A CHANGE of chairman at Rugby Park has meant a change of manager. Former Kilmarnock player Ronnie Hamilton took over the club yesterday morning, and his first act was to sack Alex Totten.
After the team's eighth league defeat of the season, at Raith Rovers on Saturday, Kilmarnock slipped to joint bottom place in the premier division. Such a position is far from what the new regime see as acceptable.
``The directors felt that a younger man should be put at the helm and, coupled with the three younger directors taken on board this year, now was a time to make this change, given the club's present position,'' said Hamilton in a statement.
``We felt we should have made progress from last year. I take on board the fact that last season was our highest-ever position in the premier division, but we were looking to improve on that.
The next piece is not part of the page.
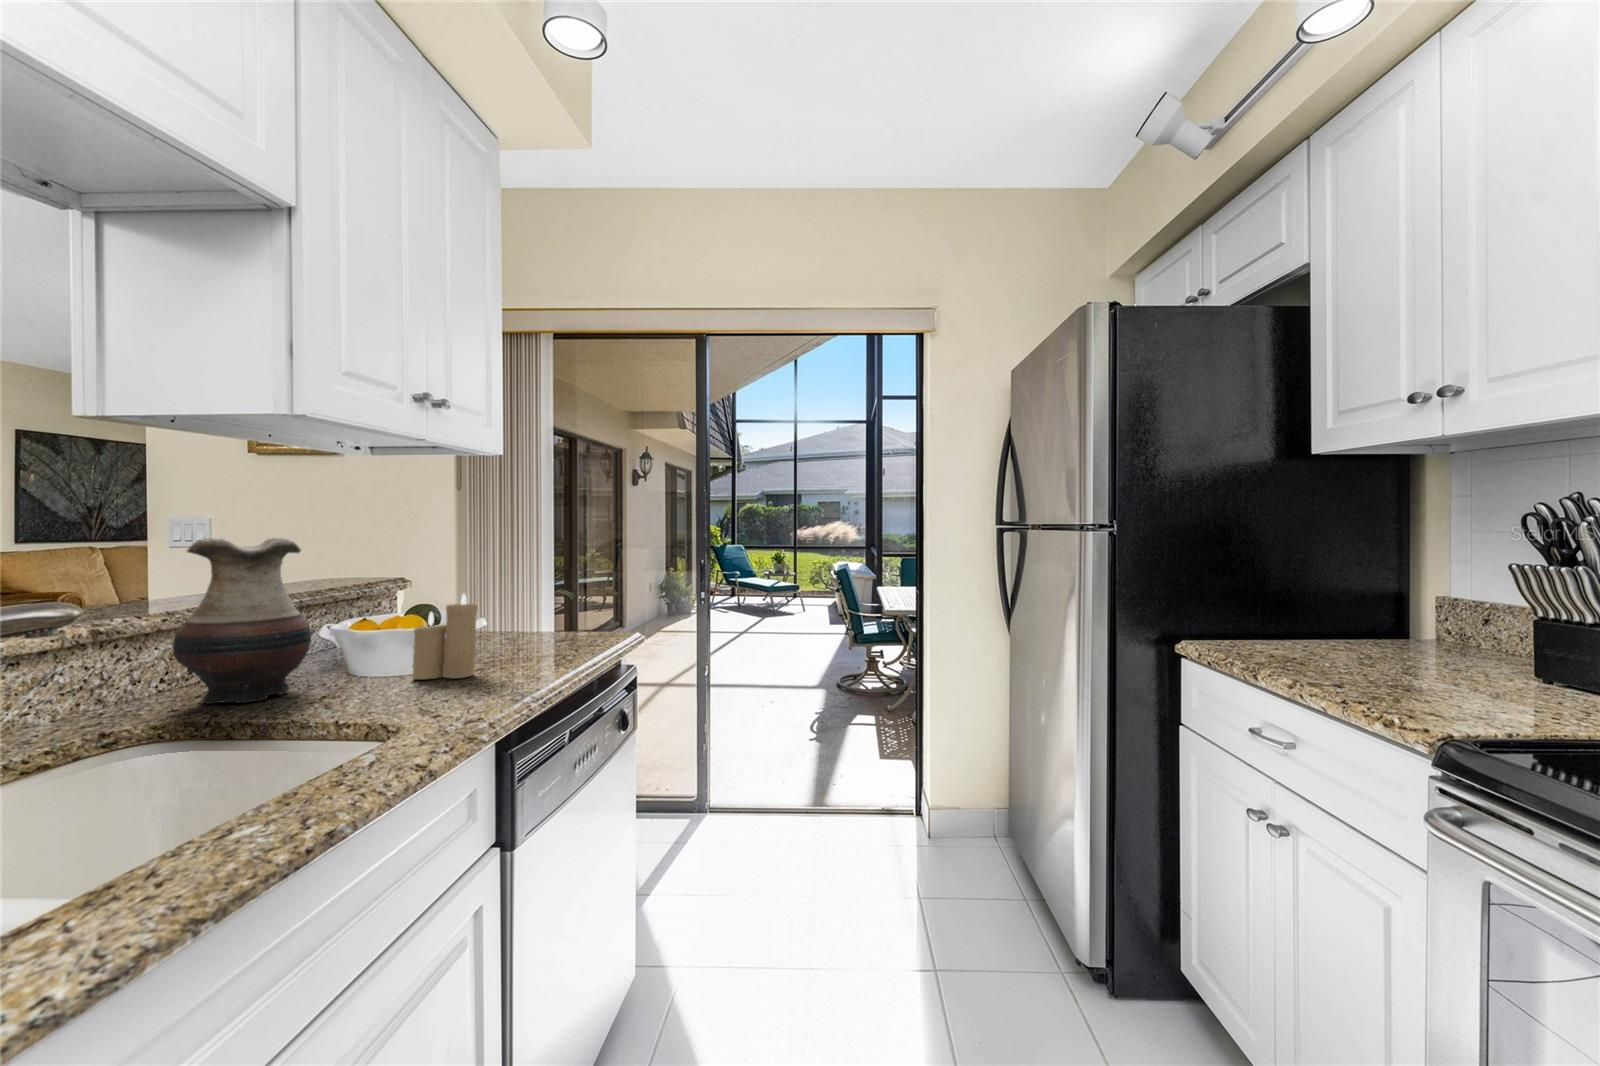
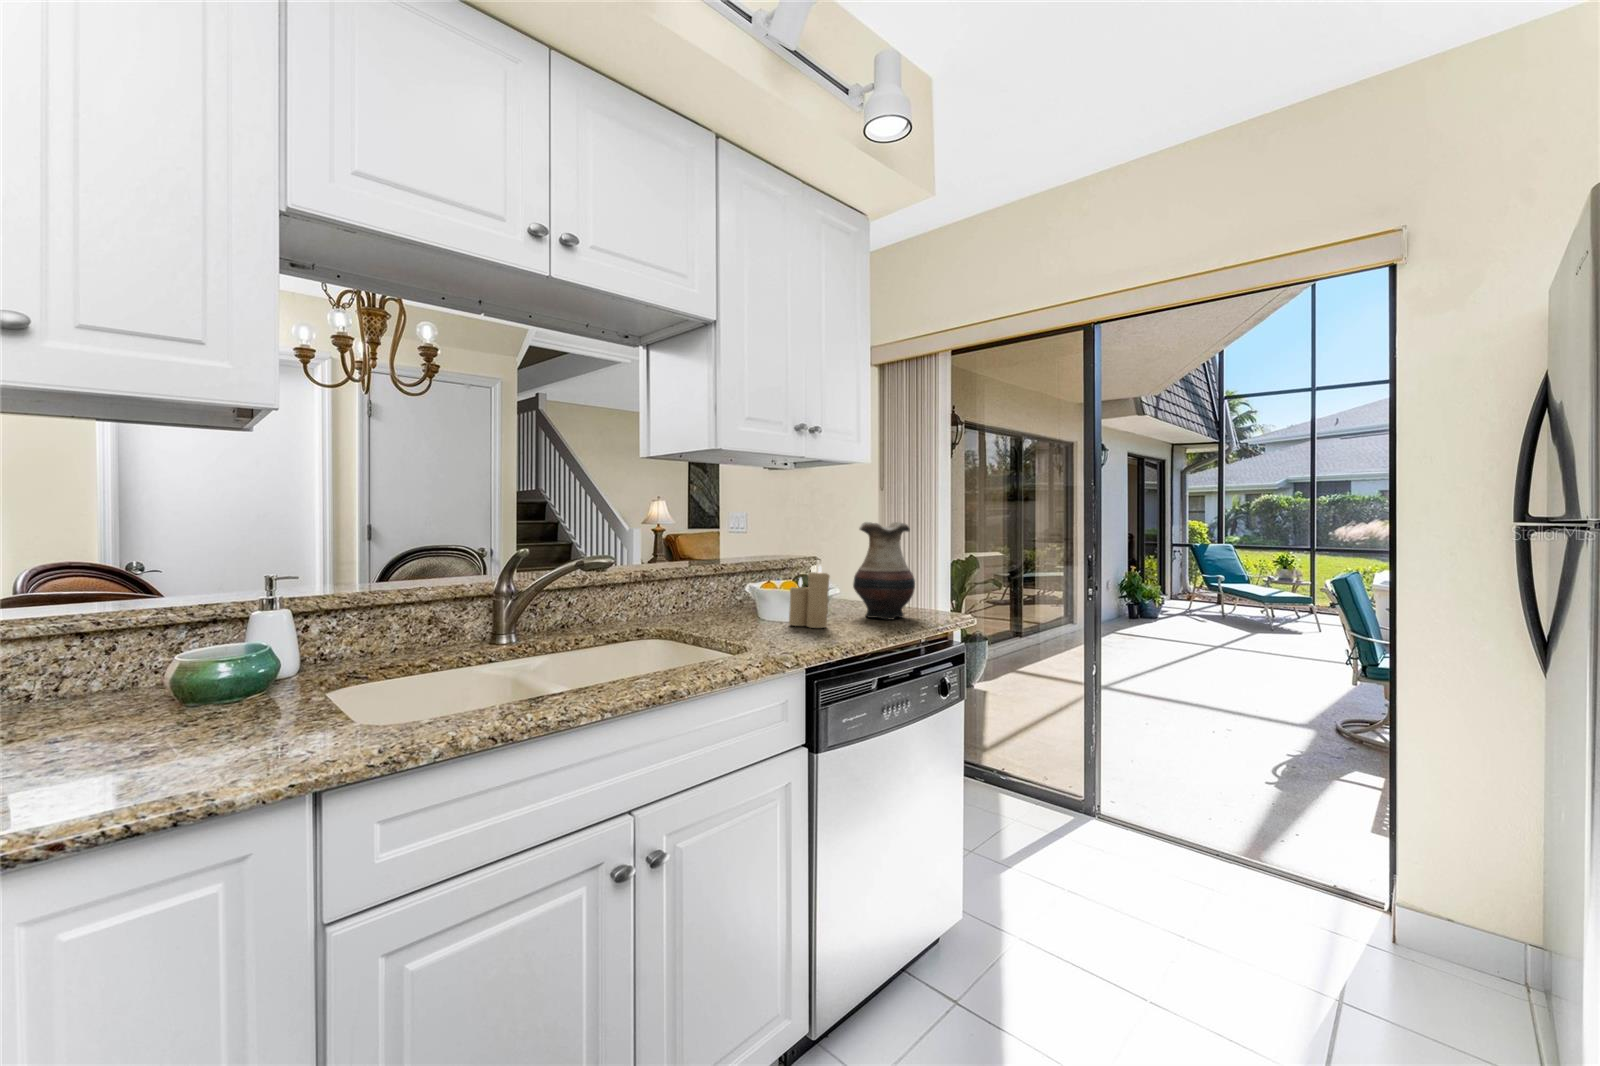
vase: present [172,538,312,704] -> present [853,522,915,620]

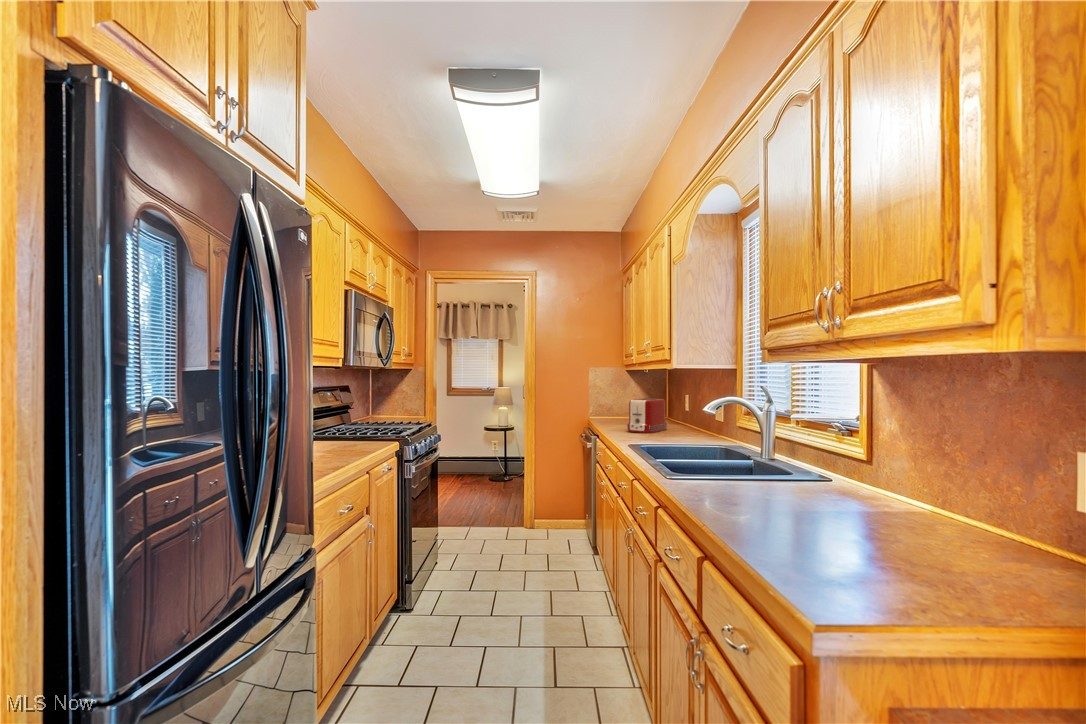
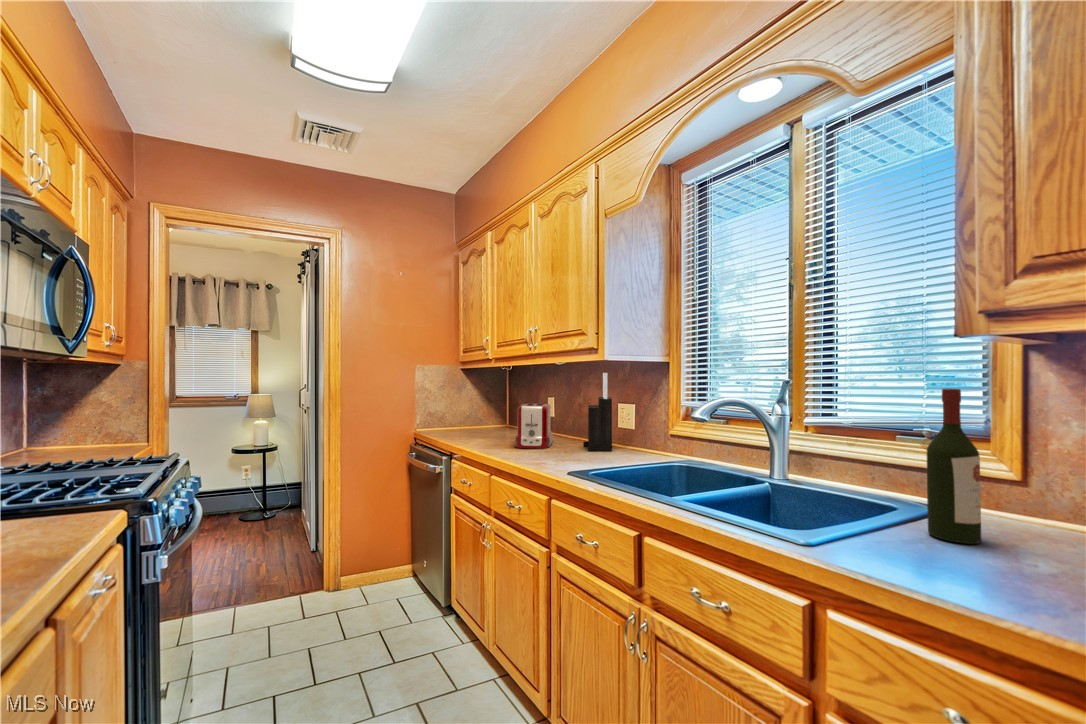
knife block: none [673,374,703,438] -> present [583,373,612,451]
wine bottle: none [748,389,776,490] -> present [927,388,981,544]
Apart from Rangers and Celtic we feel we have the best set-up and our position does not mirror that. That was the deciding factor to make the change.''
Majority shareholder, James Moffat, steps down as chairman, but will retain a position on the board. He was in charge for only nine months, replacing Bobby Fleeting in March, when the club's bankers threatened to put the club into administration.
Change in the boardroom has been swift at Rugby Park since the feud between the Fleeting and Moffat factions appears to have been resolved. Fleeting's mother-in-law, Laurel Chadwick, is off the board, and since Moffat assumed the reins, three new directors have been appointed - Troon hotelier William Costley, property developer James Clark, and garage owner Robert Wyper.
Hamilton is not going to wait to make changes at Kilmarnock, and his ambitions are great. A retired chartered accountant, he played for Kilmarnock in their greatest era in the sixties, finishing top scorer in the year that they won the league championship in 1965.
He has had a long association with the club, scoring twice on his debut as a 16-year-old in 1961. He is in his second period on the board, having resigned in 1991 for ``business'' reasons. He rejoined '94, and having given up his full-time commitment to accountancy, intends to employ all his energies at Rugby Park.
At 51, he is a year older than the man he thinks is too old to manage his club.
For Totten the decision came as a surprise. ``I am extremely disappointed,'' he said. ``I was called in by Ronnie Hamilton in the morning and told that I had run out of time. It came as something of a shock, because I felt we were only two wins away from moving well up the league.''
Bobby Williamson, the reserve-team coach, will take interim control of the team. He explained that Totten's departure was a surprise to the staff.
``The players are very upset, and so am I,'' Williamson said. ``We've all worked hard for Alex for the last two-and-a-half years and none of us saw this coming. We are all stunned.''
Totten is the fourth premier division manager this season to part company with his club, and his departure will start another round of speculation with the usual suspects being touted for the job.
If the new chairman wants a younger man, then Jim Duffy, at Dundee, will be one of the favourites. He was known to be interested in the vacancy at Hibs until Jocky Scott was made caretaker. However, since then the prospect of Duffy and Dundee vice-chairman Malcolm Reid buying out owner Ron Dixon has re-emerged, and that might make Duffy want to stay at Dens Park.
The supporters choice appears to be Millwall manager, Jimmy Nicholl. Kilmarnock tried to approach him twice to succeed Tommy Burns before they appointed Totten. Nicholl has been in London since February but could be tempted back. His family live in Dollar where his children go to school. Supporters' chairman, Sam Stowe, welcoming Totten's departure, called for the board to approach Nicholl.
``I would love to see the club show a bit of ambition and go for Nicholl, who has shown he can do it in Scotland,'' he said. ``We can't afford to take a chance on an untried manager.''
Williamson has indicated that he wants the job on a permanent basis but has been given no indication of how long he might get to prove himself.
For Totten, this is the second time he has been the victim of over-ambitious chairmen. In December, 1992, he was sacked from St Johnstone by Geoff Brown.
In five years he had taken them from the second division to the safety of a mid-table position in the premier division. That was not good enough to keep him in a job then, and the fact that he has managed to keep Kilmarnock in the top division for the last two years appears not to be enough now.
Saturday's defeat at Raith means that only goal difference is keeping Kilmarnock from last place in the table.
The surprising statistic is that after 13 games last season, Kilmarnock had the same number of points as they have today, 11. Totten went on to take the club to seventh place by the end of the campaign, 11 points clear of the relegation play-offs. Clearly, the new board do not think he can repeat the feat.